- _INFORMATION GIVEN_
--- START ---

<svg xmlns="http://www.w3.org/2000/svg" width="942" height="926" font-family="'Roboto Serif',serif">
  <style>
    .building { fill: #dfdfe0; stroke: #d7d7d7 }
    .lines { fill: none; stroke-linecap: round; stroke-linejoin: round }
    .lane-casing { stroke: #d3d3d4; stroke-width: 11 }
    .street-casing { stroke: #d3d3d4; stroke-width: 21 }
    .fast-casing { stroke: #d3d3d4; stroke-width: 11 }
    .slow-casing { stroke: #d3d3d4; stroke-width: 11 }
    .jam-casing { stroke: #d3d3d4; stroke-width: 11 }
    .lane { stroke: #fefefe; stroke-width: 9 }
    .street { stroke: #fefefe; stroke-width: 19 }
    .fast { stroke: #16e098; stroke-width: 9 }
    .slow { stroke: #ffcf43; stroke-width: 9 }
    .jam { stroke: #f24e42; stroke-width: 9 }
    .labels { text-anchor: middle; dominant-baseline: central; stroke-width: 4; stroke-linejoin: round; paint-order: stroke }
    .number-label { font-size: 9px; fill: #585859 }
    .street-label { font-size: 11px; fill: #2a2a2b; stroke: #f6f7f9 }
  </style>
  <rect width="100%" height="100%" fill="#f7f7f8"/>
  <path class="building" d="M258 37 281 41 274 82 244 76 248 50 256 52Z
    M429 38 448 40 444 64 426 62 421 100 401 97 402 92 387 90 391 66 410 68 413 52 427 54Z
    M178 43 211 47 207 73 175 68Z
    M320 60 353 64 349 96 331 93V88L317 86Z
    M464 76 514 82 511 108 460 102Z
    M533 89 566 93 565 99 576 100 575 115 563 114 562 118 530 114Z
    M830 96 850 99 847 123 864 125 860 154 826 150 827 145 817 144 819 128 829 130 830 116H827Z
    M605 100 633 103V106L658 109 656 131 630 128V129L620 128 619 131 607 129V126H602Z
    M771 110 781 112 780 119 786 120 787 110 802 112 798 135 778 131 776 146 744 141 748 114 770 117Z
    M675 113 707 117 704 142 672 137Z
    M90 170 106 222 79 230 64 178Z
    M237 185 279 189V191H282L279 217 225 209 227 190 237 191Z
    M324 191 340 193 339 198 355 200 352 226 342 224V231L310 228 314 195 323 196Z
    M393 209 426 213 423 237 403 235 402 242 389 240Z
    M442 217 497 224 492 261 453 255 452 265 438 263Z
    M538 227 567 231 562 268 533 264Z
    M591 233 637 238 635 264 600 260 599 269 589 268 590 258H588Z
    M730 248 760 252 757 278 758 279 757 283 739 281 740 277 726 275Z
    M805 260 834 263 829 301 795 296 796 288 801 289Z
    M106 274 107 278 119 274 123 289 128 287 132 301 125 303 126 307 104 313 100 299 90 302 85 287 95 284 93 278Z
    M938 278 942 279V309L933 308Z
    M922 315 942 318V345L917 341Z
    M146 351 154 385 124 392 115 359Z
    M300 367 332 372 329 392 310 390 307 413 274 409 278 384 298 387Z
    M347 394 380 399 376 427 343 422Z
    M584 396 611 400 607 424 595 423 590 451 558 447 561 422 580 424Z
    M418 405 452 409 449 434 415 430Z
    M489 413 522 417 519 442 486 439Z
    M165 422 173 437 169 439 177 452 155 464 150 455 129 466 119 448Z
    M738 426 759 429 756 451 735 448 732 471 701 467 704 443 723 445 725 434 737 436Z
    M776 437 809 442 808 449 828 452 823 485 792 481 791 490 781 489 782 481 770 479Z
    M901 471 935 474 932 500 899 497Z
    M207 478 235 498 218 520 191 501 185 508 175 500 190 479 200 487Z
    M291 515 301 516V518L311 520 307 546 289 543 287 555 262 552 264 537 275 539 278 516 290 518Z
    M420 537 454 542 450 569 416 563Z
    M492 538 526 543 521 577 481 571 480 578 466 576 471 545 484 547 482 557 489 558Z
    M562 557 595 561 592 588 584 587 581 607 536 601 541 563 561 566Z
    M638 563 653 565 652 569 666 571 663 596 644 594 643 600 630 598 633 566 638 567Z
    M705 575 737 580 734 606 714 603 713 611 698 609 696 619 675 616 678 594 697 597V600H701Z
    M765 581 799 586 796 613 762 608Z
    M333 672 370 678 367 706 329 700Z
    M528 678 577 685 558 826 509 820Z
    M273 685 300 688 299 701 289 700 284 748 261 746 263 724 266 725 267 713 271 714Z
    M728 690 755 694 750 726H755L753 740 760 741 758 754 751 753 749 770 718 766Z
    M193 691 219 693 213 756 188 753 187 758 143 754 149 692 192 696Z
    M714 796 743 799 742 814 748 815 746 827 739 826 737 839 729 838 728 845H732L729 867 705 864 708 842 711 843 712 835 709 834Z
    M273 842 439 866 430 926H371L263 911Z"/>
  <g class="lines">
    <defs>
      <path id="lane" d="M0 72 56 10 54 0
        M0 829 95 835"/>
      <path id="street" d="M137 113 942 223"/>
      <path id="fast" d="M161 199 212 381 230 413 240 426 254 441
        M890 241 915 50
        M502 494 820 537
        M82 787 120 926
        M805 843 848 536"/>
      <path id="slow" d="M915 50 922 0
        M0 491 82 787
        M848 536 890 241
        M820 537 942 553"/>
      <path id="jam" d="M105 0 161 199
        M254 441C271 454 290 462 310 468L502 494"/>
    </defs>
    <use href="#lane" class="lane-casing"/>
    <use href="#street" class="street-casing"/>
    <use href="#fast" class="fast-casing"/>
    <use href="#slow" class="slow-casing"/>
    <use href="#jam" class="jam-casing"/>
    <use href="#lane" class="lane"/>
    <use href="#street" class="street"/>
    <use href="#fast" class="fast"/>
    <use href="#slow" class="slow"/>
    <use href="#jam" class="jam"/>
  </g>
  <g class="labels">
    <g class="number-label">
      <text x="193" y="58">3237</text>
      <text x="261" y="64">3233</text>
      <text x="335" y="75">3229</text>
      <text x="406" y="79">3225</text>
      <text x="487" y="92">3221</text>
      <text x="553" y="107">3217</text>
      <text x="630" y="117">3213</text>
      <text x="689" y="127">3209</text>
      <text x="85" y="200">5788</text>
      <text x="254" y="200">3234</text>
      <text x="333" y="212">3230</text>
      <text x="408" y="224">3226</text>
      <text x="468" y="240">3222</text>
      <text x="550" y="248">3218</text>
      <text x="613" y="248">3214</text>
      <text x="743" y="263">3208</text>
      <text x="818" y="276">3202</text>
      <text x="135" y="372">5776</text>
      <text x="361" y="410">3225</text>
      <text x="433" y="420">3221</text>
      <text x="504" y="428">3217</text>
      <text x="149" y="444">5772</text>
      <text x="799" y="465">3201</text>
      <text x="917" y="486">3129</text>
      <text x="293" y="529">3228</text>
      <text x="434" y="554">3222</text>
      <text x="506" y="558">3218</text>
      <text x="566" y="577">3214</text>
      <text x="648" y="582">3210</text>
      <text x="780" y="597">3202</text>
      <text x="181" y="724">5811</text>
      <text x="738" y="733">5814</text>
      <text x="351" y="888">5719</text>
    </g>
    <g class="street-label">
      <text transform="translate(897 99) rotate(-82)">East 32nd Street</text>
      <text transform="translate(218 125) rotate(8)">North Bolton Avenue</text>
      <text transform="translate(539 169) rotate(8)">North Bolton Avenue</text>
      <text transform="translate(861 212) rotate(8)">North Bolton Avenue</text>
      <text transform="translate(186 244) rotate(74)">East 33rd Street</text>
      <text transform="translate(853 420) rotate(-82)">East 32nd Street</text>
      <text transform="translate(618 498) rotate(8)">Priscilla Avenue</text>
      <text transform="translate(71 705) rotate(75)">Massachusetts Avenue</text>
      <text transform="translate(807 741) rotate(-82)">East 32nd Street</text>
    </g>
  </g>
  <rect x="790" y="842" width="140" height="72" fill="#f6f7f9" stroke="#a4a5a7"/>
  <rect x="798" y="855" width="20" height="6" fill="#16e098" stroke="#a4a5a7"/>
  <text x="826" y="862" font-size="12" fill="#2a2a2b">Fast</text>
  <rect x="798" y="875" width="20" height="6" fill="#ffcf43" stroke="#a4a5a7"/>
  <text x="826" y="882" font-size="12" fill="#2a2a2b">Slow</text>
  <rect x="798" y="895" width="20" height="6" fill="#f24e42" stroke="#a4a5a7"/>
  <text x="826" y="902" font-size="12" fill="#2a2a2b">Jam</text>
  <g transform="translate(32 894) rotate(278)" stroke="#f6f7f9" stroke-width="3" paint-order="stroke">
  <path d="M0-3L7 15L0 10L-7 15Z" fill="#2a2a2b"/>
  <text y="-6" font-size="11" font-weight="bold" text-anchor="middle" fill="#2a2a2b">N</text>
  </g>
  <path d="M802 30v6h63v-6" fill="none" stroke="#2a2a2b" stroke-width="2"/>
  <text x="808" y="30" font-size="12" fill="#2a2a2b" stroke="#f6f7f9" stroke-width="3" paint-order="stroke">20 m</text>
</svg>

--- END ---

- _EXERCISE_
Will you return exactly the lines above from the one with "M765 581 799 586 796 613 762 608Z" down to the one with "M820 537 942", counting both as part of the range?

- _EXERCISE SOLUTION_
    M765 581 799 586 796 613 762 608Z
    M333 672 370 678 367 706 329 700Z
    M528 678 577 685 558 826 509 820Z
    M273 685 300 688 299 701 289 700 284 748 261 746 263 724 266 725 267 713 271 714Z
    M728 690 755 694 750 726H755L753 740 760 741 758 754 751 753 749 770 718 766Z
    M193 691 219 693 213 756 188 753 187 758 143 754 149 692 192 696Z
    M714 796 743 799 742 814 748 815 746 827 739 826 737 839 729 838 728 845H732L729 867 705 864 708 842 711 843 712 835 709 834Z
    M273 842 439 866 430 926H371L263 911Z"/>
  <g class="lines">
    <defs>
      <path id="lane" d="M0 72 56 10 54 0
        M0 829 95 835"/>
      <path id="street" d="M137 113 942 223"/>
      <path id="fast" d="M161 199 212 381 230 413 240 426 254 441
        M890 241 915 50
        M502 494 820 537
        M82 787 120 926
        M805 843 848 536"/>
      <path id="slow" d="M915 50 922 0
        M0 491 82 787
        M848 536 890 241
        M820 537 942 553"/>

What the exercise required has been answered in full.